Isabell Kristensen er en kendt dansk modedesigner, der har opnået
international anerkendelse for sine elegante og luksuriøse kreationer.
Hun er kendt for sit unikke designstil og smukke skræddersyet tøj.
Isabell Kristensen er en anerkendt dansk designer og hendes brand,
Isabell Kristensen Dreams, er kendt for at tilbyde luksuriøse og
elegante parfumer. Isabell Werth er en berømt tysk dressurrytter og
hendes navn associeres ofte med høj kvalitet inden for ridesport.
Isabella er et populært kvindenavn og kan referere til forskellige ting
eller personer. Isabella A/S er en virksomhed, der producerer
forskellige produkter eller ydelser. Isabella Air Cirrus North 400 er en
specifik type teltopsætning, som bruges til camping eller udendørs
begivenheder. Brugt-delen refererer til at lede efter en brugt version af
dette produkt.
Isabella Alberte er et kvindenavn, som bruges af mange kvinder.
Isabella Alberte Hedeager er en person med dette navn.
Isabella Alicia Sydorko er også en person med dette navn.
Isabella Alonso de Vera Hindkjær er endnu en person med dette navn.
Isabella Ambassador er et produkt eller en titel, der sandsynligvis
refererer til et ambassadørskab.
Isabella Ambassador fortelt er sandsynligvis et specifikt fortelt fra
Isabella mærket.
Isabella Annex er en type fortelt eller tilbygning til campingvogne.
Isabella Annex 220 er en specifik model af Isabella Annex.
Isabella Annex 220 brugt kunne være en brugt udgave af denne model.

• • •

◆ PROBLEM REQUIREMENTS ◆
Repeat every record above precisely.

◆ RESULT BELOW ◆
Isabell Kristensen er en kendt dansk modedesigner, der har opnået
international anerkendelse for sine elegante og luksuriøse kreationer.
Hun er kendt for sit unikke designstil og smukke skræddersyet tøj.
Isabell Kristensen er en anerkendt dansk designer og hendes brand,
Isabell Kristensen Dreams, er kendt for at tilbyde luksuriøse og
elegante parfumer. Isabell Werth er en berømt tysk dressurrytter og
hendes navn associeres ofte med høj kvalitet inden for ridesport.
Isabella er et populært kvindenavn og kan referere til forskellige ting
eller personer. Isabella A/S er en virksomhed, der producerer
forskellige produkter eller ydelser. Isabella Air Cirrus North 400 er en
specifik type teltopsætning, som bruges til camping eller udendørs
begivenheder. Brugt-delen refererer til at lede efter en brugt version af
dette produkt.
Isabella Alberte er et kvindenavn, som bruges af mange kvinder.
Isabella Alberte Hedeager er en person med dette navn.
Isabella Alicia Sydorko er også en person med dette navn.
Isabella Alonso de Vera Hindkjær er endnu en person med dette navn.
Isabella Ambassador er et produkt eller en titel, der sandsynligvis
refererer til et ambassadørskab.
Isabella Ambassador fortelt er sandsynligvis et specifikt fortelt fra
Isabella mærket.
Isabella Annex er en type fortelt eller tilbygning til campingvogne.
Isabella Annex 220 er en specifik model af Isabella Annex.
Isabella Annex 220 brugt kunne være en brugt udgave af denne model.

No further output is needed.